Work required >>
Give back every line of the entries below unchanged, character for character.

— begin Task data —

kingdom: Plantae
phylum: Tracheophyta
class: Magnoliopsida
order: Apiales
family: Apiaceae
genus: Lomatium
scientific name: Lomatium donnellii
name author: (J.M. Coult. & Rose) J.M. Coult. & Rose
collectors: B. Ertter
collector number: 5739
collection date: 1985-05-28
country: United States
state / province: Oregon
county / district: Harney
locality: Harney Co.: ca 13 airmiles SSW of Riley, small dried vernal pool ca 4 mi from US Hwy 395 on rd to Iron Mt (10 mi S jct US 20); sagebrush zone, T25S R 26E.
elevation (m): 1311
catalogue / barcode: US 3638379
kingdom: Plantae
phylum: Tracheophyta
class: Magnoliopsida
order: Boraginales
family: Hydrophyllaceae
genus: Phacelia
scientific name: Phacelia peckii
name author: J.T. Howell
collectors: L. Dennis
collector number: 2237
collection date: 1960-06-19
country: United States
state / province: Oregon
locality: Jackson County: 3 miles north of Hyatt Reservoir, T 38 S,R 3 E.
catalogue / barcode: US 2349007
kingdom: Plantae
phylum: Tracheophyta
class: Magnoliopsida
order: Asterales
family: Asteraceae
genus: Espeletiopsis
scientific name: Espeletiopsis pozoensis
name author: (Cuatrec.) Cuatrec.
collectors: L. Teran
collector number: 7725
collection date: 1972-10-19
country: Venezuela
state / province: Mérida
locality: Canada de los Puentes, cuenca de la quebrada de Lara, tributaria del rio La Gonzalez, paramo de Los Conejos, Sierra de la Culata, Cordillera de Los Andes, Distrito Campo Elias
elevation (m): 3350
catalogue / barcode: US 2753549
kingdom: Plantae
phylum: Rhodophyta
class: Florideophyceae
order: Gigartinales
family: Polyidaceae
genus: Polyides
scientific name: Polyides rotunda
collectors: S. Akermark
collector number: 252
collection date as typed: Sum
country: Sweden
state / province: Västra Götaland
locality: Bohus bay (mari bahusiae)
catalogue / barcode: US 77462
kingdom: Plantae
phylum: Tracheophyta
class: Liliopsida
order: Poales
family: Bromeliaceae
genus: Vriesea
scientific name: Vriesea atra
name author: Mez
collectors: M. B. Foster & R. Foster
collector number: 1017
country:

— end Task data —

Answer to this task >>
kingdom: Plantae
phylum: Tracheophyta
class: Magnoliopsida
order: Apiales
family: Apiaceae
genus: Lomatium
scientific name: Lomatium donnellii
name author: (J.M. Coult. & Rose) J.M. Coult. & Rose
collectors: B. Ertter
collector number: 5739
collection date: 1985-05-28
country: United States
state / province: Oregon
county / district: Harney
locality: Harney Co.: ca 13 airmiles SSW of Riley, small dried vernal pool ca 4 mi from US Hwy 395 on rd to Iron Mt (10 mi S jct US 20); sagebrush zone, T25S R 26E.
elevation (m): 1311
catalogue / barcode: US 3638379
kingdom: Plantae
phylum: Tracheophyta
class: Magnoliopsida
order: Boraginales
family: Hydrophyllaceae
genus: Phacelia
scientific name: Phacelia peckii
name author: J.T. Howell
collectors: L. Dennis
collector number: 2237
collection date: 1960-06-19
country: United States
state / province: Oregon
locality: Jackson County: 3 miles north of Hyatt Reservoir, T 38 S,R 3 E.
catalogue / barcode: US 2349007
kingdom: Plantae
phylum: Tracheophyta
class: Magnoliopsida
order: Asterales
family: Asteraceae
genus: Espeletiopsis
scientific name: Espeletiopsis pozoensis
name author: (Cuatrec.) Cuatrec.
collectors: L. Teran
collector number: 7725
collection date: 1972-10-19
country: Venezuela
state / province: Mérida
locality: Canada de los Puentes, cuenca de la quebrada de Lara, tributaria del rio La Gonzalez, paramo de Los Conejos, Sierra de la Culata, Cordillera de Los Andes, Distrito Campo Elias
elevation (m): 3350
catalogue / barcode: US 2753549
kingdom: Plantae
phylum: Rhodophyta
class: Florideophyceae
order: Gigartinales
family: Polyidaceae
genus: Polyides
scientific name: Polyides rotunda
collectors: S. Akermark
collector number: 252
collection date as typed: Sum
country: Sweden
state / province: Västra Götaland
locality: Bohus bay (mari bahusiae)
catalogue / barcode: US 77462
kingdom: Plantae
phylum: Tracheophyta
class: Liliopsida
order: Poales
family: Bromeliaceae
genus: Vriesea
scientific name: Vriesea atra
name author: Mez
collectors: M. B. Foster & R. Foster
collector number: 1017
country:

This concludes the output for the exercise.